WRITTEN REQUEST =>
Write out all the data again, exactly as it stands.

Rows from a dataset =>

####################

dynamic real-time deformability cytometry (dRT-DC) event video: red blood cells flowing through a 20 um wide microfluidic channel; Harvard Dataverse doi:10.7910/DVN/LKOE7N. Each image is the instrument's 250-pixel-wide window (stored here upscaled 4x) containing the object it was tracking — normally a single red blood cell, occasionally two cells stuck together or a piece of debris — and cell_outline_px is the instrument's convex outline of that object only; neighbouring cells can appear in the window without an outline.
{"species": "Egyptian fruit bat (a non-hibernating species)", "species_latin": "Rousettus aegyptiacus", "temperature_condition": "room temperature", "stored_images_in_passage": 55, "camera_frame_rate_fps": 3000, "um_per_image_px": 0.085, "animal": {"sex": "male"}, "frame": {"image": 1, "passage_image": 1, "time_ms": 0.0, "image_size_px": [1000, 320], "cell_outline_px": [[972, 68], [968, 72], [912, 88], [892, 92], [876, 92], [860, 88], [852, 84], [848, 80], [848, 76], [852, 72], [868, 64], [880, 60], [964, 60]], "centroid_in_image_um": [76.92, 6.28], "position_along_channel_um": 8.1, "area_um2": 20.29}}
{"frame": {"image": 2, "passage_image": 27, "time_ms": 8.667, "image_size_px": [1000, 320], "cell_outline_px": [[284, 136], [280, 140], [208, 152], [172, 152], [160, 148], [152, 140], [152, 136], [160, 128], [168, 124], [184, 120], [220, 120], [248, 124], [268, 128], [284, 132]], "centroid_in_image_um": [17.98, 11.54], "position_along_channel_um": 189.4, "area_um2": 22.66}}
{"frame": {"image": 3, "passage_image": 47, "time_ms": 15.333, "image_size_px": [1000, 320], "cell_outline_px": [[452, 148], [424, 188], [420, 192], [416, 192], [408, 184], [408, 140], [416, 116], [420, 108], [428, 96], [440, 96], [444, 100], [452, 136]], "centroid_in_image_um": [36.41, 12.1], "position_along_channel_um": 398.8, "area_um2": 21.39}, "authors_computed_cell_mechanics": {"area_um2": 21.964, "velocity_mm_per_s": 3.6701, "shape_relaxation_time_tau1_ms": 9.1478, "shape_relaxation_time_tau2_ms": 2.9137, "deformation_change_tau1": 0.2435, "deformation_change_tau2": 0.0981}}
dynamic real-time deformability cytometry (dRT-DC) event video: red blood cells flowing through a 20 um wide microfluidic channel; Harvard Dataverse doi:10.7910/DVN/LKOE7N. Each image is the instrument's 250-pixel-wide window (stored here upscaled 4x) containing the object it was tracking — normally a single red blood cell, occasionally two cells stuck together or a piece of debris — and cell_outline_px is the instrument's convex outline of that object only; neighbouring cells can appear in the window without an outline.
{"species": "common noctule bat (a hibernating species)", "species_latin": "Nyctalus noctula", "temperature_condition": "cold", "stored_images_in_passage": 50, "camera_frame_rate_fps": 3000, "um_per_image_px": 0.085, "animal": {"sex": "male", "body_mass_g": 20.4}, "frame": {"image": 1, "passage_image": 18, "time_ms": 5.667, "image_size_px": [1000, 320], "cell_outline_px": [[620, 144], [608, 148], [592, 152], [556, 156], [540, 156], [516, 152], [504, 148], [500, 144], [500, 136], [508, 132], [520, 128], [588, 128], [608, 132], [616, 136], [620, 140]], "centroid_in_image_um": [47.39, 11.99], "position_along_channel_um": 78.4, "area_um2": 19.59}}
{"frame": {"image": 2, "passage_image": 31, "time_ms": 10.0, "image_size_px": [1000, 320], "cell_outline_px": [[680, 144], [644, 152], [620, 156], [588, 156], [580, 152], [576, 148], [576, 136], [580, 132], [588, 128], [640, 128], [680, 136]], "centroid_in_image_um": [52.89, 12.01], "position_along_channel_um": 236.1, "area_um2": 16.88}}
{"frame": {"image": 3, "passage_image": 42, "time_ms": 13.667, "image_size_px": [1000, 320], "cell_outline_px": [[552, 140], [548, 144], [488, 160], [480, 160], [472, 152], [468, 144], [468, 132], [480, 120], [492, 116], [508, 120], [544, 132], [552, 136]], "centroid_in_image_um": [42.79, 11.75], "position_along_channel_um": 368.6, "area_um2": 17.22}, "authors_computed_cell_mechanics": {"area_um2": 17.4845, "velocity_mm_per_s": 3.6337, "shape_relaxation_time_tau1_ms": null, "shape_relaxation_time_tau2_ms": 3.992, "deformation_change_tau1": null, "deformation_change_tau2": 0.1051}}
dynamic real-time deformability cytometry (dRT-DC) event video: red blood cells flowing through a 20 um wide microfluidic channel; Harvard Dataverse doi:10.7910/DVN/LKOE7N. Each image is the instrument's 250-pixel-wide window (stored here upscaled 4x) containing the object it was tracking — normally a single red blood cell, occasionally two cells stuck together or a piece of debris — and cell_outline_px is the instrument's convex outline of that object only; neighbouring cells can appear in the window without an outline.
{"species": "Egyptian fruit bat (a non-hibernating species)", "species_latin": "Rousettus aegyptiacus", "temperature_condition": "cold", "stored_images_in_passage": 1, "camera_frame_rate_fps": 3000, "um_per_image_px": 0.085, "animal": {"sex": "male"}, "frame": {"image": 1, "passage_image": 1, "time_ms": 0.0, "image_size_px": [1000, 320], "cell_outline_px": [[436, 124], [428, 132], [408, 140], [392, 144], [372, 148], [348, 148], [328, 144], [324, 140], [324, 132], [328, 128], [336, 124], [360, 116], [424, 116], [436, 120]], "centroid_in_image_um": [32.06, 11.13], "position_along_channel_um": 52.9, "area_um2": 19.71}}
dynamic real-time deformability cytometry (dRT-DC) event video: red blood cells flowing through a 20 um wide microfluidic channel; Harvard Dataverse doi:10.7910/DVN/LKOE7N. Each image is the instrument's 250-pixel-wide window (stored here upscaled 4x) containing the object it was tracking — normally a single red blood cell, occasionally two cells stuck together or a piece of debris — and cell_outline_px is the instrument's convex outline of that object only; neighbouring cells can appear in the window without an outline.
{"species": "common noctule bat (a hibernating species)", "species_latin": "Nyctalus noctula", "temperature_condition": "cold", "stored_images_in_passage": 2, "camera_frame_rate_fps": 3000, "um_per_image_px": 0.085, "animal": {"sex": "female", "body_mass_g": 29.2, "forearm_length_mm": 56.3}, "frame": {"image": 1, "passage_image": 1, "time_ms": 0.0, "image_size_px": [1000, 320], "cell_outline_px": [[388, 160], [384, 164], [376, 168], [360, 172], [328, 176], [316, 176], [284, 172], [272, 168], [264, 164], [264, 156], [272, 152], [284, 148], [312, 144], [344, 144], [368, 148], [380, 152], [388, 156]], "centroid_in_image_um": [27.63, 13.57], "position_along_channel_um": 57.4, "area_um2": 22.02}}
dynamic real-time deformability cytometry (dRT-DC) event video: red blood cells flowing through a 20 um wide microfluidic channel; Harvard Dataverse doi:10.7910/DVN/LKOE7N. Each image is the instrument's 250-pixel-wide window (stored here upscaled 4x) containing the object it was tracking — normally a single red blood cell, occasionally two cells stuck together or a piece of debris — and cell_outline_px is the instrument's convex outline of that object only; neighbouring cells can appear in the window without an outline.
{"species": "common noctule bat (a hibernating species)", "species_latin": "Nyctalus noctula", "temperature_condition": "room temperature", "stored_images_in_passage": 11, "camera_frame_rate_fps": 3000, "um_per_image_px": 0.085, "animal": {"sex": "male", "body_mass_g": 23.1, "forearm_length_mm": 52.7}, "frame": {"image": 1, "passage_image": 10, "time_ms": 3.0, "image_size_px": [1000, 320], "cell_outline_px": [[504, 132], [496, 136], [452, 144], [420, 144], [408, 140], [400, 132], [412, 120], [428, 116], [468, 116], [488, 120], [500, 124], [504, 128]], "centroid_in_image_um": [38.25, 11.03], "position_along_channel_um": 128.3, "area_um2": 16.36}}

####################

ANSWER TO THIS PROBLEM =>
dynamic real-time deformability cytometry (dRT-DC) event video: red blood cells flowing through a 20 um wide microfluidic channel; Harvard Dataverse doi:10.7910/DVN/LKOE7N. Each image is the instrument's 250-pixel-wide window (stored here upscaled 4x) containing the object it was tracking — normally a single red blood cell, occasionally two cells stuck together or a piece of debris — and cell_outline_px is the instrument's convex outline of that object only; neighbouring cells can appear in the window without an outline.
{"species": "Egyptian fruit bat (a non-hibernating species)", "species_latin": "Rousettus aegyptiacus", "temperature_condition": "room temperature", "stored_images_in_passage": 55, "camera_frame_rate_fps": 3000, "um_per_image_px": 0.085, "animal": {"sex": "male"}, "frame": {"image": 1, "passage_image": 1, "time_ms": 0.0, "image_size_px": [1000, 320], "cell_outline_px": [[972, 68], [968, 72], [912, 88], [892, 92], [876, 92], [860, 88], [852, 84], [848, 80], [848, 76], [852, 72], [868, 64], [880, 60], [964, 60]], "centroid_in_image_um": [76.92, 6.28], "position_along_channel_um": 8.1, "area_um2": 20.29}}
{"frame": {"image": 2, "passage_image": 27, "time_ms": 8.667, "image_size_px": [1000, 320], "cell_outline_px": [[284, 136], [280, 140], [208, 152], [172, 152], [160, 148], [152, 140], [152, 136], [160, 128], [168, 124], [184, 120], [220, 120], [248, 124], [268, 128], [284, 132]], "centroid_in_image_um": [17.98, 11.54], "position_along_channel_um": 189.4, "area_um2": 22.66}}
{"frame": {"image": 3, "passage_image": 47, "time_ms": 15.333, "image_size_px": [1000, 320], "cell_outline_px": [[452, 148], [424, 188], [420, 192], [416, 192], [408, 184], [408, 140], [416, 116], [420, 108], [428, 96], [440, 96], [444, 100], [452, 136]], "centroid_in_image_um": [36.41, 12.1], "position_along_channel_um": 398.8, "area_um2": 21.39}, "authors_computed_cell_mechanics": {"area_um2": 21.964, "velocity_mm_per_s": 3.6701, "shape_relaxation_time_tau1_ms": 9.1478, "shape_relaxation_time_tau2_ms": 2.9137, "deformation_change_tau1": 0.2435, "deformation_change_tau2": 0.0981}}
dynamic real-time deformability cytometry (dRT-DC) event video: red blood cells flowing through a 20 um wide microfluidic channel; Harvard Dataverse doi:10.7910/DVN/LKOE7N. Each image is the instrument's 250-pixel-wide window (stored here upscaled 4x) containing the object it was tracking — normally a single red blood cell, occasionally two cells stuck together or a piece of debris — and cell_outline_px is the instrument's convex outline of that object only; neighbouring cells can appear in the window without an outline.
{"species": "common noctule bat (a hibernating species)", "species_latin": "Nyctalus noctula", "temperature_condition": "cold", "stored_images_in_passage": 50, "camera_frame_rate_fps": 3000, "um_per_image_px": 0.085, "animal": {"sex": "male", "body_mass_g": 20.4}, "frame": {"image": 1, "passage_image": 18, "time_ms": 5.667, "image_size_px": [1000, 320], "cell_outline_px": [[620, 144], [608, 148], [592, 152], [556, 156], [540, 156], [516, 152], [504, 148], [500, 144], [500, 136], [508, 132], [520, 128], [588, 128], [608, 132], [616, 136], [620, 140]], "centroid_in_image_um": [47.39, 11.99], "position_along_channel_um": 78.4, "area_um2": 19.59}}
{"frame": {"image": 2, "passage_image": 31, "time_ms": 10.0, "image_size_px": [1000, 320], "cell_outline_px": [[680, 144], [644, 152], [620, 156], [588, 156], [580, 152], [576, 148], [576, 136], [580, 132], [588, 128], [640, 128], [680, 136]], "centroid_in_image_um": [52.89, 12.01], "position_along_channel_um": 236.1, "area_um2": 16.88}}
{"frame": {"image": 3, "passage_image": 42, "time_ms": 13.667, "image_size_px": [1000, 320], "cell_outline_px": [[552, 140], [548, 144], [488, 160], [480, 160], [472, 152], [468, 144], [468, 132], [480, 120], [492, 116], [508, 120], [544, 132], [552, 136]], "centroid_in_image_um": [42.79, 11.75], "position_along_channel_um": 368.6, "area_um2": 17.22}, "authors_computed_cell_mechanics": {"area_um2": 17.4845, "velocity_mm_per_s": 3.6337, "shape_relaxation_time_tau1_ms": null, "shape_relaxation_time_tau2_ms": 3.992, "deformation_change_tau1": null, "deformation_change_tau2": 0.1051}}
dynamic real-time deformability cytometry (dRT-DC) event video: red blood cells flowing through a 20 um wide microfluidic channel; Harvard Dataverse doi:10.7910/DVN/LKOE7N. Each image is the instrument's 250-pixel-wide window (stored here upscaled 4x) containing the object it was tracking — normally a single red blood cell, occasionally two cells stuck together or a piece of debris — and cell_outline_px is the instrument's convex outline of that object only; neighbouring cells can appear in the window without an outline.
{"species": "Egyptian fruit bat (a non-hibernating species)", "species_latin": "Rousettus aegyptiacus", "temperature_condition": "cold", "stored_images_in_passage": 1, "camera_frame_rate_fps": 3000, "um_per_image_px": 0.085, "animal": {"sex": "male"}, "frame": {"image": 1, "passage_image": 1, "time_ms": 0.0, "image_size_px": [1000, 320], "cell_outline_px": [[436, 124], [428, 132], [408, 140], [392, 144], [372, 148], [348, 148], [328, 144], [324, 140], [324, 132], [328, 128], [336, 124], [360, 116], [424, 116], [436, 120]], "centroid_in_image_um": [32.06, 11.13], "position_along_channel_um": 52.9, "area_um2": 19.71}}
dynamic real-time deformability cytometry (dRT-DC) event video: red blood cells flowing through a 20 um wide microfluidic channel; Harvard Dataverse doi:10.7910/DVN/LKOE7N. Each image is the instrument's 250-pixel-wide window (stored here upscaled 4x) containing the object it was tracking — normally a single red blood cell, occasionally two cells stuck together or a piece of debris — and cell_outline_px is the instrument's convex outline of that object only; neighbouring cells can appear in the window without an outline.
{"species": "common noctule bat (a hibernating species)", "species_latin": "Nyctalus noctula", "temperature_condition": "cold", "stored_images_in_passage": 2, "camera_frame_rate_fps": 3000, "um_per_image_px": 0.085, "animal": {"sex": "female", "body_mass_g": 29.2, "forearm_length_mm": 56.3}, "frame": {"image": 1, "passage_image": 1, "time_ms": 0.0, "image_size_px": [1000, 320], "cell_outline_px": [[388, 160], [384, 164], [376, 168], [360, 172], [328, 176], [316, 176], [284, 172], [272, 168], [264, 164], [264, 156], [272, 152], [284, 148], [312, 144], [344, 144], [368, 148], [380, 152], [388, 156]], "centroid_in_image_um": [27.63, 13.57], "position_along_channel_um": 57.4, "area_um2": 22.02}}
dynamic real-time deformability cytometry (dRT-DC) event video: red blood cells flowing through a 20 um wide microfluidic channel; Harvard Dataverse doi:10.7910/DVN/LKOE7N. Each image is the instrument's 250-pixel-wide window (stored here upscaled 4x) containing the object it was tracking — normally a single red blood cell, occasionally two cells stuck together or a piece of debris — and cell_outline_px is the instrument's convex outline of that object only; neighbouring cells can appear in the window without an outline.
{"species": "common noctule bat (a hibernating species)", "species_latin": "Nyctalus noctula", "temperature_condition": "room temperature", "stored_images_in_passage": 11, "camera_frame_rate_fps": 3000, "um_per_image_px": 0.085, "animal": {"sex": "male", "body_mass_g": 23.1, "forearm_length_mm": 52.7}, "frame": {"image": 1, "passage_image": 10, "time_ms": 3.0, "image_size_px": [1000, 320], "cell_outline_px": [[504, 132], [496, 136], [452, 144], [420, 144], [408, 140], [400, 132], [412, 120], [428, 116], [468, 116], [488, 120], [500, 124], [504, 128]], "centroid_in_image_um": [38.25, 11.03], "position_along_channel_um": 128.3, "area_um2": 16.36}}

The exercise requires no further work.